TASK TO COMPLETE
Print out every line of the material exactly. Include no pictures.

SOURCE MATERIAL
══════════
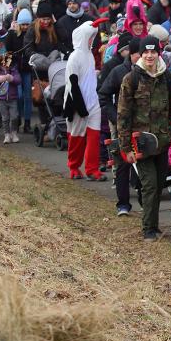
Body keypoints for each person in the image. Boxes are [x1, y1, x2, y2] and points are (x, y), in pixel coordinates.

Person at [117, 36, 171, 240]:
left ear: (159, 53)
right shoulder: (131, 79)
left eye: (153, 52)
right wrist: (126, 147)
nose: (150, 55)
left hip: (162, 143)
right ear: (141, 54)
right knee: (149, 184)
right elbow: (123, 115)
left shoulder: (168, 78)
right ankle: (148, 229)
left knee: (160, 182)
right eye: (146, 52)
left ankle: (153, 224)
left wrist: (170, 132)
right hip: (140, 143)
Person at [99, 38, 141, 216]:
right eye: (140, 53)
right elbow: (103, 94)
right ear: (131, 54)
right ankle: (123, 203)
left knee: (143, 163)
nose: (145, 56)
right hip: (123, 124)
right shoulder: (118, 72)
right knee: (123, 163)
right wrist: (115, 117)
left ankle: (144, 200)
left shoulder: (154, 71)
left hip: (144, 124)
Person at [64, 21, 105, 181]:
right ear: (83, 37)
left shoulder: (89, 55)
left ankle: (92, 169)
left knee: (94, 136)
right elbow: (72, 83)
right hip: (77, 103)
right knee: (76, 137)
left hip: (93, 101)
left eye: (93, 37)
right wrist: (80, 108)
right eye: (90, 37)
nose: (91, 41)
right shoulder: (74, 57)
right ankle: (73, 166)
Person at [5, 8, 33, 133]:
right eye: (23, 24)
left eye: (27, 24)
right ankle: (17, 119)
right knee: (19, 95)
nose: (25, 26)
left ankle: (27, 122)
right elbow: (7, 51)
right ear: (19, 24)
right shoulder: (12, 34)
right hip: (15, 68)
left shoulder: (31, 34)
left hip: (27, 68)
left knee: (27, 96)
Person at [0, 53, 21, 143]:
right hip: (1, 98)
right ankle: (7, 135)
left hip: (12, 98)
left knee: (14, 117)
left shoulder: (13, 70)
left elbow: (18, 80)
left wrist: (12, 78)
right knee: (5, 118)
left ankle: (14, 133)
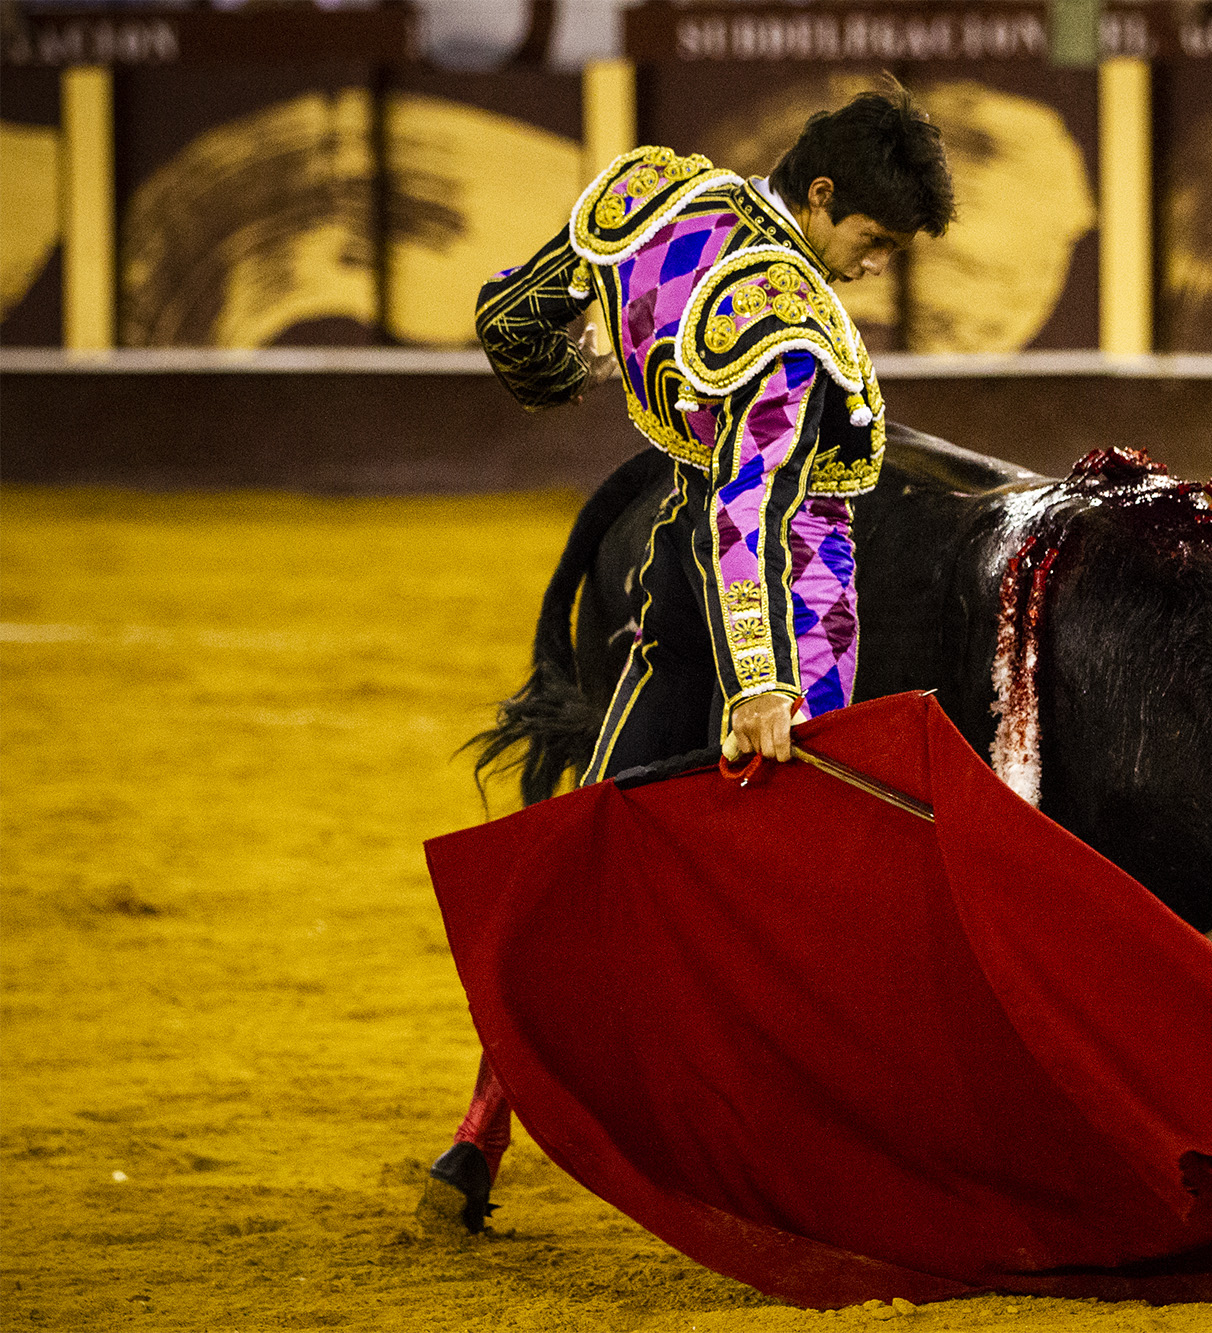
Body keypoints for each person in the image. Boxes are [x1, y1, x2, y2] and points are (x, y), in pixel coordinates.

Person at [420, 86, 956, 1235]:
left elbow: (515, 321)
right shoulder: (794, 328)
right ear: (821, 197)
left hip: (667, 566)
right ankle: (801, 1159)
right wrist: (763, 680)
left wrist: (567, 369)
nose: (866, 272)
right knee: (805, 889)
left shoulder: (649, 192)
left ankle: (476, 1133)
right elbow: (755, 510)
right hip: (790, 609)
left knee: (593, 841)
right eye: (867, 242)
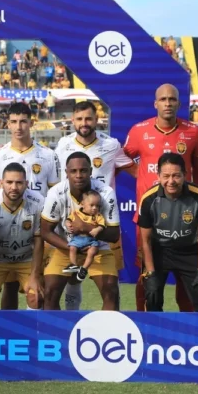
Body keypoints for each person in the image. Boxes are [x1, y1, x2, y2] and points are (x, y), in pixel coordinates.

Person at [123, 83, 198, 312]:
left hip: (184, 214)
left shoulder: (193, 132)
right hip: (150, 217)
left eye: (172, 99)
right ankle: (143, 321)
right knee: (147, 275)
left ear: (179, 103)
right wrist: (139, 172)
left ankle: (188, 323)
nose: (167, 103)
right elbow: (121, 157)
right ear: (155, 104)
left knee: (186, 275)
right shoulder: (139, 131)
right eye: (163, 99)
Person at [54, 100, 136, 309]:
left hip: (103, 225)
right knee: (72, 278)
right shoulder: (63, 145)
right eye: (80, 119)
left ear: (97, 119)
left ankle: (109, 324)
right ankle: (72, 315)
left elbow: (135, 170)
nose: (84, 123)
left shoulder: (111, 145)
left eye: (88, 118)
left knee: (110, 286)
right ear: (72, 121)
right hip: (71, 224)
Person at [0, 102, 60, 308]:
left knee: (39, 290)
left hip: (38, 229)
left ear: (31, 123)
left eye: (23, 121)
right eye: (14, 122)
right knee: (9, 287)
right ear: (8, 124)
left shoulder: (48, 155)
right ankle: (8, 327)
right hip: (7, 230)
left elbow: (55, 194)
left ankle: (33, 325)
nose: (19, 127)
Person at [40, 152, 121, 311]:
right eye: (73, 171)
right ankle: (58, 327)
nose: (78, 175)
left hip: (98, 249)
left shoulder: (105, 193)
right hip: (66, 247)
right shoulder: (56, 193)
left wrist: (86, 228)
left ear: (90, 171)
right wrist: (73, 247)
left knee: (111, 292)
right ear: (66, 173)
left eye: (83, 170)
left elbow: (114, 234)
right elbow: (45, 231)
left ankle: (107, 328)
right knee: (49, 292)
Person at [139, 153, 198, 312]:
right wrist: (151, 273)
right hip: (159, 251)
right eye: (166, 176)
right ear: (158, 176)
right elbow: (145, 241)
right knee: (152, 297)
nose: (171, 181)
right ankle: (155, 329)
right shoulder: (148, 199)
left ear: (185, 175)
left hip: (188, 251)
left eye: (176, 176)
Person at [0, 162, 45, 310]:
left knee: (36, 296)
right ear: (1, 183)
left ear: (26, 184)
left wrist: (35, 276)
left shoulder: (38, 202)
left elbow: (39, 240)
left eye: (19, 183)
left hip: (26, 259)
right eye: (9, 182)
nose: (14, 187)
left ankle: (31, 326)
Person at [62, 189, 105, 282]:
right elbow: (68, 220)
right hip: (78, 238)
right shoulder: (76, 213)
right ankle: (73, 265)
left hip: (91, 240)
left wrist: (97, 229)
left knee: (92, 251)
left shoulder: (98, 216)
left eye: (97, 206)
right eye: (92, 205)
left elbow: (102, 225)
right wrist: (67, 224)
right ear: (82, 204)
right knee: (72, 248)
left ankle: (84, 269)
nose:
══════════
WORKED SOLUTION
Body keypoints for each person in the image. Boxes are [x1, y1, x2, y2] and points are (x, y), in pixel coordinates.

Person at [117, 36, 171, 240]:
left ear: (159, 53)
right shoulder: (131, 79)
left eye: (153, 52)
right wrist: (126, 147)
nose: (150, 55)
left hip: (162, 143)
right ear: (141, 54)
right knee: (149, 184)
right elbow: (123, 115)
left shoulder: (168, 78)
right ankle: (148, 229)
left knee: (160, 182)
right eye: (146, 52)
left ankle: (153, 224)
left wrist: (170, 132)
right hip: (140, 143)
Person at [99, 38, 141, 216]:
right eye: (140, 53)
right elbow: (103, 94)
right ear: (131, 54)
right ankle: (123, 203)
left knee: (143, 163)
nose: (145, 56)
right hip: (123, 124)
right shoulder: (118, 72)
right knee: (123, 163)
right wrist: (115, 117)
left ankle: (144, 200)
left shoulder: (154, 71)
left hip: (144, 124)
Person at [64, 21, 105, 181]:
right ear: (83, 37)
left shoulder: (89, 55)
left ankle: (92, 169)
left knee: (94, 136)
right elbow: (72, 83)
right hip: (77, 103)
right knee: (76, 137)
left hip: (93, 101)
left eye: (93, 37)
right wrist: (80, 108)
right eye: (90, 37)
nose: (91, 41)
right shoulder: (74, 57)
right ankle: (73, 166)
Person at [5, 8, 33, 133]:
right eye: (23, 24)
left eye: (27, 24)
right ankle: (17, 119)
right knee: (19, 95)
nose: (25, 26)
left ankle: (27, 122)
right elbow: (7, 51)
right ear: (19, 24)
right shoulder: (12, 34)
right hip: (15, 68)
left shoulder: (31, 34)
left hip: (27, 68)
left knee: (27, 96)
Person at [0, 53, 21, 143]:
right hip: (1, 98)
right ankle: (7, 135)
left hip: (12, 98)
left knee: (14, 117)
left shoulder: (13, 70)
left elbow: (18, 80)
left wrist: (12, 78)
right knee: (5, 118)
left ankle: (14, 133)
Body keypoints for each person in the image. Boxes are [x1, y1, x2, y2] and points are (x, y), in pixel coordinates.

Person at [420, 86, 956, 1235]:
left elbow: (515, 321)
right shoulder: (794, 328)
right ear: (821, 197)
left hip: (667, 566)
right ankle: (801, 1159)
right wrist: (763, 680)
left wrist: (567, 369)
nose: (866, 272)
right knee: (805, 889)
left shoulder: (649, 192)
left ankle: (476, 1133)
right elbow: (755, 510)
right hip: (790, 609)
left knee: (593, 841)
right eye: (867, 242)
Body keypoints for each person in the image. Boxes are [x1, y1, x2, y2] and points are (x, y), in pixel coordinates.

Person at [123, 83, 198, 312]:
left hip: (184, 214)
left shoulder: (193, 132)
right hip: (150, 217)
left eye: (172, 99)
right ankle: (143, 321)
right knee: (147, 275)
left ear: (179, 103)
right wrist: (139, 172)
left ankle: (188, 323)
nose: (167, 103)
right elbow: (121, 157)
right ear: (155, 104)
left knee: (186, 275)
right shoulder: (139, 131)
right eye: (163, 99)
Person at [54, 100, 136, 309]:
left hip: (103, 225)
right knee: (72, 278)
right shoulder: (63, 145)
right eye: (80, 119)
left ear: (97, 119)
left ankle: (109, 324)
right ankle: (72, 315)
left elbow: (135, 170)
nose: (84, 123)
left shoulder: (111, 145)
left eye: (88, 118)
left knee: (110, 286)
right ear: (72, 121)
right hip: (71, 224)
Person at [0, 102, 60, 308]:
left knee: (39, 290)
left hip: (38, 229)
left ear: (31, 123)
left eye: (23, 121)
right eye: (14, 122)
right knee: (9, 287)
right ear: (8, 124)
left shoulder: (48, 155)
right ankle: (8, 327)
right hip: (7, 230)
left elbow: (55, 194)
left ankle: (33, 325)
nose: (19, 127)
Person at [40, 152, 121, 311]:
right eye: (73, 171)
right ankle: (58, 327)
nose: (78, 175)
left hip: (98, 249)
left shoulder: (105, 193)
right hip: (66, 247)
right shoulder: (56, 193)
left wrist: (86, 228)
left ear: (90, 171)
right wrist: (73, 247)
left knee: (111, 292)
right ear: (66, 173)
left eye: (83, 170)
left elbow: (114, 234)
right elbow: (45, 231)
left ankle: (107, 328)
right knee: (49, 292)
Person at [139, 153, 198, 312]:
right wrist: (151, 273)
right hip: (159, 251)
right eye: (166, 176)
right ear: (158, 176)
right elbow: (145, 241)
right knee: (152, 297)
nose: (171, 181)
right ankle: (155, 329)
right shoulder: (148, 199)
left ear: (185, 175)
left hip: (188, 251)
left eye: (176, 176)
Person at [0, 162, 45, 310]:
left knee: (36, 296)
right ear: (1, 183)
left ear: (26, 184)
left wrist: (35, 276)
left shoulder: (38, 202)
left elbow: (39, 240)
left eye: (19, 183)
left hip: (26, 259)
right eye: (9, 182)
nose: (14, 187)
left ankle: (31, 326)
Person at [62, 189, 105, 282]:
right elbow: (68, 220)
right hip: (78, 238)
right shoulder: (76, 213)
right ankle: (73, 265)
left hip: (91, 240)
left wrist: (97, 229)
left knee: (92, 251)
left shoulder: (98, 216)
left eye: (97, 206)
right eye: (92, 205)
left elbow: (102, 225)
right wrist: (67, 224)
right ear: (82, 204)
right knee: (72, 248)
left ankle: (84, 269)
nose:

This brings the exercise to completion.